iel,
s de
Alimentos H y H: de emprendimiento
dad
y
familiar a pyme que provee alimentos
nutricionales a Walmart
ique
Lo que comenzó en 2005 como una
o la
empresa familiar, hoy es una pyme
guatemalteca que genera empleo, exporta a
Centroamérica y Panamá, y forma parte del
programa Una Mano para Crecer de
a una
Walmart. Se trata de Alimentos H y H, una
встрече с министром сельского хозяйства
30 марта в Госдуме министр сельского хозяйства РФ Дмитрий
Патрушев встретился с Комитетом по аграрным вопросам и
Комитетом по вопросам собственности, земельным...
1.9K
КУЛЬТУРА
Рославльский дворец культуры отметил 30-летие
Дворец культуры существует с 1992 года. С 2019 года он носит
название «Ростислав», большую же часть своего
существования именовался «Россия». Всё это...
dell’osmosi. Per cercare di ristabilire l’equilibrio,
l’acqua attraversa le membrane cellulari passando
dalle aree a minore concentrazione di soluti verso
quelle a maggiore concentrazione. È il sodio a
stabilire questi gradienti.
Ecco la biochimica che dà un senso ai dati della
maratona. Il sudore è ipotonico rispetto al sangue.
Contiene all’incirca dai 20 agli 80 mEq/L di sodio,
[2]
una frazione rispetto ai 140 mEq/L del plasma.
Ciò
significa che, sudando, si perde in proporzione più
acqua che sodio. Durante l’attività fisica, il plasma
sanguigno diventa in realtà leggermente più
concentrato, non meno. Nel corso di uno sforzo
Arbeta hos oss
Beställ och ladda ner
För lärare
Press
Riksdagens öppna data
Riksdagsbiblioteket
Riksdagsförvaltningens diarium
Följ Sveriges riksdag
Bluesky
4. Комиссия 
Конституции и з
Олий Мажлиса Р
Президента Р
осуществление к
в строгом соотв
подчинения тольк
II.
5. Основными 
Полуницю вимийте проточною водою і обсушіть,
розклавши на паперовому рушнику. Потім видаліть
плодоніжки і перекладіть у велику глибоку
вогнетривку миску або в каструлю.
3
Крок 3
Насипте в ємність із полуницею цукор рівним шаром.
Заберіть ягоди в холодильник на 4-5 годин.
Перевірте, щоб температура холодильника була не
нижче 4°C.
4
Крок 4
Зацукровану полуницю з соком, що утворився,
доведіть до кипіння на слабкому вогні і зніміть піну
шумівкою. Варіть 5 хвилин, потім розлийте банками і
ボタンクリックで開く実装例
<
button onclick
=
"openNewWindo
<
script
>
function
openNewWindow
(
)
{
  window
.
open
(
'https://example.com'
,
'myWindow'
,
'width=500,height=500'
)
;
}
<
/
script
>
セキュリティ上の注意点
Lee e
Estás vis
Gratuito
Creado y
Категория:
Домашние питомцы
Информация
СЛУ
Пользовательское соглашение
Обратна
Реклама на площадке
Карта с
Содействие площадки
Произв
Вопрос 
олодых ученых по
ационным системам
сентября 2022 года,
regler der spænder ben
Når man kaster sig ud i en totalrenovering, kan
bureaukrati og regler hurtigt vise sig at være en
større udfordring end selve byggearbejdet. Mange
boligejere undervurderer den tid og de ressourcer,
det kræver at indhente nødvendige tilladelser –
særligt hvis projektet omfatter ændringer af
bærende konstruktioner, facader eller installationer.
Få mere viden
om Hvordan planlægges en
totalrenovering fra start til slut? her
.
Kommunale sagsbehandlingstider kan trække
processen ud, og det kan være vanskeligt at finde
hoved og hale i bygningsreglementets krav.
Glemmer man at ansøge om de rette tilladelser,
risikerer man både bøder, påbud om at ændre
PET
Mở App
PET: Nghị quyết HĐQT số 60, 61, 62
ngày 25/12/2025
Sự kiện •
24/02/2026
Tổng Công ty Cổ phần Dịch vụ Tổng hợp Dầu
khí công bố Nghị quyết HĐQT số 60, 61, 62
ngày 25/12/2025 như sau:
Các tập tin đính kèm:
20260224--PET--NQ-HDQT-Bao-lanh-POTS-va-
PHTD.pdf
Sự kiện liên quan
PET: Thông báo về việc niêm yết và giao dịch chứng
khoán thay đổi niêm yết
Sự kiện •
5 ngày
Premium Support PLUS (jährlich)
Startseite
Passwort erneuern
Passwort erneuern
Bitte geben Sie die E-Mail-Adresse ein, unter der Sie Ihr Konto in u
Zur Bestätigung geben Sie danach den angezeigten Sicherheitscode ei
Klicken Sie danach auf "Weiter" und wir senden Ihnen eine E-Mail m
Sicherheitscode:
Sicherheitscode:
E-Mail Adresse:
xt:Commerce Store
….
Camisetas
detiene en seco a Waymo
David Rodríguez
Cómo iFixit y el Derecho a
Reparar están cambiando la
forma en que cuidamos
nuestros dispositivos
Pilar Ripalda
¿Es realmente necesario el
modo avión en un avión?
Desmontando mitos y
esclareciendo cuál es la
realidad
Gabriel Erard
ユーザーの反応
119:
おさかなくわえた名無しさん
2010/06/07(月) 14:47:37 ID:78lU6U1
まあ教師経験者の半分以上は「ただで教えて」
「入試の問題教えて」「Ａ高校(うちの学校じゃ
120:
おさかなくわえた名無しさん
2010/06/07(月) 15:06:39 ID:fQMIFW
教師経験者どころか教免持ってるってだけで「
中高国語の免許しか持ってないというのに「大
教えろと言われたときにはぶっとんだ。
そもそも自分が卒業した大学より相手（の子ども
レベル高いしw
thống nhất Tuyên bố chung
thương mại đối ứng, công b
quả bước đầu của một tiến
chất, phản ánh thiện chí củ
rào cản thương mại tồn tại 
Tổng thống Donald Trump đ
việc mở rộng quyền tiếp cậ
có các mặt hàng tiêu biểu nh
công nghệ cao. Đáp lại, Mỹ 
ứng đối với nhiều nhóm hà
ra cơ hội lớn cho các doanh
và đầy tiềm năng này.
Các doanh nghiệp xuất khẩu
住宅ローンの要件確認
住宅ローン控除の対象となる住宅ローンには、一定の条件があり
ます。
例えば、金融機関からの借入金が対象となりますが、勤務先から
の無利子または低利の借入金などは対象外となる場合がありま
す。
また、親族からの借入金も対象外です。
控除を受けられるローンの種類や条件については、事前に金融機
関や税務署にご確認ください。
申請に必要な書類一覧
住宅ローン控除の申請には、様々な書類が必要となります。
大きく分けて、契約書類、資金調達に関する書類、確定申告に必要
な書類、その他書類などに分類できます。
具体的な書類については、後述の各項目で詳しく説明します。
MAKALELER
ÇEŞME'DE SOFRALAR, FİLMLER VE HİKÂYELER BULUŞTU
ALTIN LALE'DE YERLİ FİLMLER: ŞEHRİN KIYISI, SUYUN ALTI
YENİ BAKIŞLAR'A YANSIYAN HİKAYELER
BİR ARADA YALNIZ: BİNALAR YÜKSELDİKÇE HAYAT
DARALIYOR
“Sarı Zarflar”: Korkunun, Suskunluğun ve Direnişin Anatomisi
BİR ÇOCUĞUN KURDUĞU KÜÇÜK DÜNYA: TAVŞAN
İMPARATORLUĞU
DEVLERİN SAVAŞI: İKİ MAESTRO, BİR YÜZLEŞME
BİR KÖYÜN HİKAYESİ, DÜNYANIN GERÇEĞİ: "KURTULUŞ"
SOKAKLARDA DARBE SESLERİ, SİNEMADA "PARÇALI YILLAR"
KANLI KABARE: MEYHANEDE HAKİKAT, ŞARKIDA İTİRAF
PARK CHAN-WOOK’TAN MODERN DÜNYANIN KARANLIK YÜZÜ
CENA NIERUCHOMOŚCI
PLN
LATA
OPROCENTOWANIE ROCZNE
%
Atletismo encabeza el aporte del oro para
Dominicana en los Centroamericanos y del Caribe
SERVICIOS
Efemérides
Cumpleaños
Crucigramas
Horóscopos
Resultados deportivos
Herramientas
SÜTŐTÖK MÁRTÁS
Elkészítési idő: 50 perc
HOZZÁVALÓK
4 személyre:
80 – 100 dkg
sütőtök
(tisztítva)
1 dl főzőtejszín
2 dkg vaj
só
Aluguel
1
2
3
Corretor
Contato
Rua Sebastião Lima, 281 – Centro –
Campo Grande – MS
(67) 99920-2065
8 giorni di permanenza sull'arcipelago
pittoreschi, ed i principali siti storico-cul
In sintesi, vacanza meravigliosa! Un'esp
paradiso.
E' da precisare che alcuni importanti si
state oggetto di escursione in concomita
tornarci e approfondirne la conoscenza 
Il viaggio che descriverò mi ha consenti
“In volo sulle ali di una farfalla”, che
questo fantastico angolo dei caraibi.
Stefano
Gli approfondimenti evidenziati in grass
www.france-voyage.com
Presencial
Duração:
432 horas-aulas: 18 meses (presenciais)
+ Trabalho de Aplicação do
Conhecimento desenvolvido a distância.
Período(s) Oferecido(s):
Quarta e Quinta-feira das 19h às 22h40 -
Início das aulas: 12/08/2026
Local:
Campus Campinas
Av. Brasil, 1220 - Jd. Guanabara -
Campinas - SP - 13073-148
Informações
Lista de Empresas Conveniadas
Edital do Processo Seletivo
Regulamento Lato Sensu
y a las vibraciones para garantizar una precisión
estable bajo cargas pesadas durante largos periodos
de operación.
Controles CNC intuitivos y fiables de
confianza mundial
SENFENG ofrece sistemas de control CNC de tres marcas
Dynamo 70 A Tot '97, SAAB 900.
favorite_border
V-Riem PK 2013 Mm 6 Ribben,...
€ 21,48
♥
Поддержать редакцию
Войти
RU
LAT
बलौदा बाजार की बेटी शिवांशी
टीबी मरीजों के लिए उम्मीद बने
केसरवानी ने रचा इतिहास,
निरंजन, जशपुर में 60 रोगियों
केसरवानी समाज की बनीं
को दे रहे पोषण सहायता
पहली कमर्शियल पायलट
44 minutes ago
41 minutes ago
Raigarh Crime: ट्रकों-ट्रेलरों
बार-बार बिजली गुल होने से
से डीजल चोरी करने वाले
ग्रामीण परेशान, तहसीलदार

━━━━━━━━━━

▶ _Aim of the exercise_
Show each line above that contains the word "familiar".

▶ _Task answer_
familiar a pyme que provee alimentos
empresa familiar, hoy es una pyme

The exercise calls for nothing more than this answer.